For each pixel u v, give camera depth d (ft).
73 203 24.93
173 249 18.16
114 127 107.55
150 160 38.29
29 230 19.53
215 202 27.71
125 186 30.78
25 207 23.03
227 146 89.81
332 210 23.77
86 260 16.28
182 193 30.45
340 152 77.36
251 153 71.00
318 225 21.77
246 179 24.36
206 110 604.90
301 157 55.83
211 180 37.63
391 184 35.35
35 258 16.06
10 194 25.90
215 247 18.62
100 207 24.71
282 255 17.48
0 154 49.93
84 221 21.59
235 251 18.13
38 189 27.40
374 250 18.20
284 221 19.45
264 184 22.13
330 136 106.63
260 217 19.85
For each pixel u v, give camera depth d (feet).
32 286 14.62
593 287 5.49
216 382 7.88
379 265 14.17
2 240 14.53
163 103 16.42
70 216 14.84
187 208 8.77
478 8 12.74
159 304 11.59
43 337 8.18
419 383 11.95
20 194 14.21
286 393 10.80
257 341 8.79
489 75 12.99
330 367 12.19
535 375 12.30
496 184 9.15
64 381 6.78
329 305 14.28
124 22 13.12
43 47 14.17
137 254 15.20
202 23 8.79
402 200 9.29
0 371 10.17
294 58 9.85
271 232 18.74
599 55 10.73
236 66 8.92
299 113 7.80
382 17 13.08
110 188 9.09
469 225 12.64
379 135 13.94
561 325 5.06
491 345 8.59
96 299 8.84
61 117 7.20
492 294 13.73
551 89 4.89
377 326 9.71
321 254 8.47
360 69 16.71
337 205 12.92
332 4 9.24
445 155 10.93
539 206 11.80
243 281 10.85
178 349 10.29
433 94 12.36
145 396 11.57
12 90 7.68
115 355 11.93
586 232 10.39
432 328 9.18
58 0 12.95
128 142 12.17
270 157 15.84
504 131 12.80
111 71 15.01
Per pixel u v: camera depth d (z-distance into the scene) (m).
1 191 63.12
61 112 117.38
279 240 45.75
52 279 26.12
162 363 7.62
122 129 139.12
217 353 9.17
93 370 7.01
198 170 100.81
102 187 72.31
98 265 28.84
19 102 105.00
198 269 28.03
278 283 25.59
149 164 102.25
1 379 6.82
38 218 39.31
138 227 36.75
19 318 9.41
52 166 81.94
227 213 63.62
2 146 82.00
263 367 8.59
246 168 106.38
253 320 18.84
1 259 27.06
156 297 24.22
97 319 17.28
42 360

§ DESCRIPTION OF THE TASK: Please copy out every entry exactly, with nothing omitted.

§ PROBLEM SOLUTION:
For each pixel u v, give camera depth d (ft).
73 203 24.93
173 249 18.16
114 127 107.55
150 160 38.29
29 230 19.53
215 202 27.71
125 186 30.78
25 207 23.03
227 146 89.81
332 210 23.77
86 260 16.28
182 193 30.45
340 152 77.36
251 153 71.00
318 225 21.77
246 179 24.36
206 110 604.90
301 157 55.83
211 180 37.63
391 184 35.35
35 258 16.06
10 194 25.90
215 247 18.62
100 207 24.71
282 255 17.48
0 154 49.93
84 221 21.59
235 251 18.13
38 189 27.40
374 250 18.20
284 221 19.45
264 184 22.13
330 136 106.63
260 217 19.85
For each pixel u v, give camera depth d (feet).
32 286 14.62
593 287 5.49
216 382 7.88
379 265 14.17
2 240 14.53
163 103 16.42
70 216 14.84
187 208 8.77
478 8 12.74
159 304 11.59
43 337 8.18
419 383 11.95
20 194 14.21
286 393 10.80
257 341 8.79
489 75 12.99
330 367 12.19
535 375 12.30
496 184 9.15
64 381 6.78
329 305 14.28
124 22 13.12
43 47 14.17
137 254 15.20
202 23 8.79
402 200 9.29
0 371 10.17
294 58 9.85
271 232 18.74
599 55 10.73
236 66 8.92
299 113 7.80
382 17 13.08
110 188 9.09
469 225 12.64
379 135 13.94
561 325 5.06
491 345 8.59
96 299 8.84
61 117 7.20
492 294 13.73
551 89 4.89
377 326 9.71
321 254 8.47
360 69 16.71
337 205 12.92
332 4 9.24
445 155 10.93
539 206 11.80
243 281 10.85
178 349 10.29
433 94 12.36
145 396 11.57
12 90 7.68
115 355 11.93
586 232 10.39
432 328 9.18
58 0 12.95
128 142 12.17
270 157 15.84
504 131 12.80
111 71 15.01
Per pixel u v: camera depth d (z-distance into the scene) (m).
1 191 63.12
61 112 117.38
279 240 45.75
52 279 26.12
162 363 7.62
122 129 139.12
217 353 9.17
93 370 7.01
198 170 100.81
102 187 72.31
98 265 28.84
19 102 105.00
198 269 28.03
278 283 25.59
149 164 102.25
1 379 6.82
38 218 39.31
138 227 36.75
19 318 9.41
52 166 81.94
227 213 63.62
2 146 82.00
263 367 8.59
246 168 106.38
253 320 18.84
1 259 27.06
156 297 24.22
97 319 17.28
42 360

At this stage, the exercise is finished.